Lead researcher Professor Gabrielle Belz, a laboratory head from WEHI’s molecular immunology division, said about 70,000 Australians have their appendix removed every year — making it one of the most common surgical procedures.

“Popular belief tells us the appendix is a liability,” Prof Belz said.

“However, we may wish to rethink whether the appendix is irrelevant for our health.”

Prof Belz said surgeons no longer removed the appendix “at the first drop of a hat”, reserving surgery for more serious cases of appendicitis.

The new research, led by Prof Belz and leading French immunologist Prof Eric Vivier, has shown that innate lymphoid cells (ILCs) shield the appendix from harmful bacteria.

This allows the small organ to act as a safe haven for “good” bacteria, which could then “reseed” the intestines and restore the health of the digestive system.

Prof Belz, whose research was published today in Nature Immunology journal, said ILCs offered an added layer of immune protection for healthy people.

But they were vital in fighting bacterial infections in people with compromised immune systems, such as cancer patients, Prof Belz said.

“This is particularly important because ILCs are able to survive in the gut even during (cancer) treatments, which typically wipe out other immune cells,” she said.

Prof Belz said that ability of ILCs to withstand chemotherapy also opened up “new avenues of investigation” for cancer treatment.

This expands on a previous study reported by the Washington Post.

Excerpt:

The appendix “acts as a good safe house for bacteria,” said Duke surgery professor Bill Parker, a study co-author.
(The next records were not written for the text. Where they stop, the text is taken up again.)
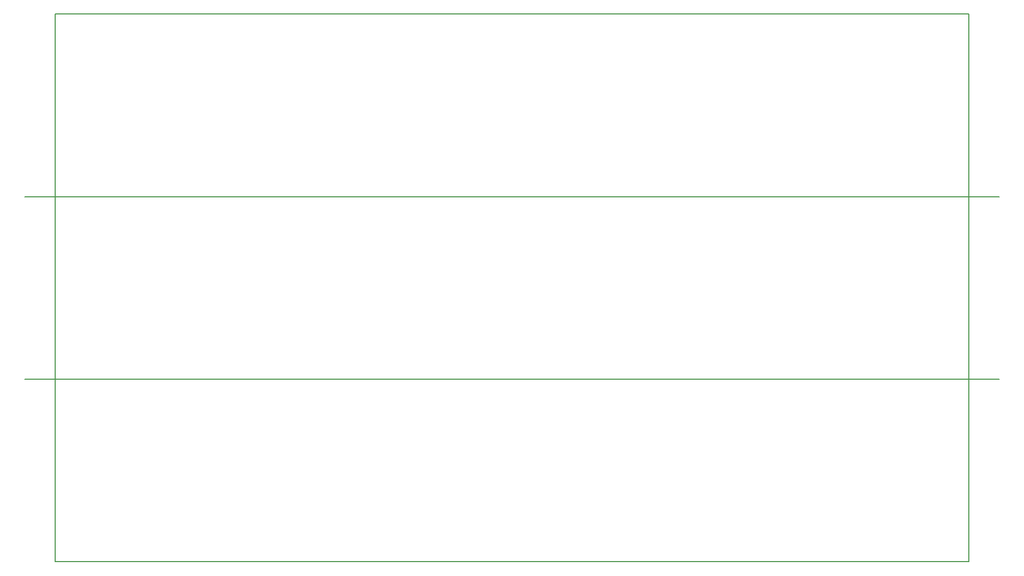
<source format=gbr>
G04 #@! TF.GenerationSoftware,KiCad,Pcbnew,(5.0.0)*
G04 #@! TF.CreationDate,2018-09-02T17:29:03+02:00*
G04 #@! TF.ProjectId,MegaBiels_P,4D6567614269656C735F502E6B696361,rev?*
G04 #@! TF.SameCoordinates,Original*
G04 #@! TF.FileFunction,Profile,NP*
%FSLAX46Y46*%
G04 Gerber Fmt 4.6, Leading zero omitted, Abs format (unit mm)*
G04 Created by KiCad (PCBNEW (5.0.0)) date 09/02/18 17:29:03*
%MOMM*%
%LPD*%
G01*
G04 APERTURE LIST*
%ADD10C,0.150000*%
G04 APERTURE END LIST*
D10*
X235000000Y-144000000D02*
X235000000Y-114000000D01*
X85000000Y-114000000D02*
X85000000Y-144000000D01*
X85000000Y-144000000D02*
X235000000Y-144000000D01*
X235000000Y-114000000D02*
X235000000Y-84000000D01*
X85000000Y-84000000D02*
X85000000Y-114000000D01*
X80000000Y-114000000D02*
X240000000Y-114000000D01*
X235000000Y-54000000D02*
X85000000Y-54000000D01*
X235000000Y-84000000D02*
X235000000Y-54000000D01*
X80000000Y-84000000D02*
X240000000Y-84000000D01*
X85000000Y-54000000D02*
X85000000Y-84000000D01*
M02*

</source>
Its location — just below the normal one-way flow of food and germs in the large intestine in a sort of gut cul-de-sac — helps support the theory, he said. Also, the worm-shaped organ outgrowth acts like a bacteria factory, cultivating the good germs, Parker said. That use is not needed in a modern industrialized society, Parker said. If a person’s gut flora dies, it can usually be repopulated easily with germs they pick up from other people, he said. But before dense populations in modern times and during epidemics of cholera that affected a whole region, it wasn’t as easy to grow back that bacteria and the appendix came in handy.

Evolution News comments:

[…][A] few months back David Klinghoffer reported that researchers in the journal Clinical Gastroenterology and Hepatology found:

Individuals without an appendix were four times more likely to have a recurrence of Clostridium difficile, [a pathogen common in hospitals,] exactly as Parker’s hypothesis predicted. Recurrence in individuals with their appendix intact occurred in 11% of cases. Recurrence in individuals without their appendix occurred in 48% of cases.

In other words, the appendix performs important immune-related functions. Thus, the appendix is not there to occasionally explode. With the appendix increasingly considered to be an important organ that you wouldn’t want to lose, researchers have also found that antibiotics can cure many cases of appendicitis (see Eriksson et al., 2006  ).
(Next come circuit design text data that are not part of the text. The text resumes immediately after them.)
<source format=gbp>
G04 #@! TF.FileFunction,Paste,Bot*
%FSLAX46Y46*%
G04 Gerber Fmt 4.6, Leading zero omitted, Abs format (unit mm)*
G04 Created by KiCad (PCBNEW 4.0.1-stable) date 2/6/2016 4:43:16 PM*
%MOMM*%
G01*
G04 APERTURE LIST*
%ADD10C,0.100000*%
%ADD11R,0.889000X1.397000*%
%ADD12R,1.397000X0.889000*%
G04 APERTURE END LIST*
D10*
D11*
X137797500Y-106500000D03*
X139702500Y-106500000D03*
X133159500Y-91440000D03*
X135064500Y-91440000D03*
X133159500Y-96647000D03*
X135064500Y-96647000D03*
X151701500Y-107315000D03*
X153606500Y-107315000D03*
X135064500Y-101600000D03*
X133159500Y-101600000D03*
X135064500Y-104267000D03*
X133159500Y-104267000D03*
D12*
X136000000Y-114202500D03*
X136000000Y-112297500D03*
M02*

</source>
Look, everyone has to decide whether they want to believe in religion or whether they want to believe in science. I understand that some people want to assume a religion of naturalism, and then try to fit reality into that pre-supposed dogma. But I don’t think that’s the right way to develop an accurate view of reality. We should follow the scientific evidence wherever it leads, and we should seek the truth – no holds barred.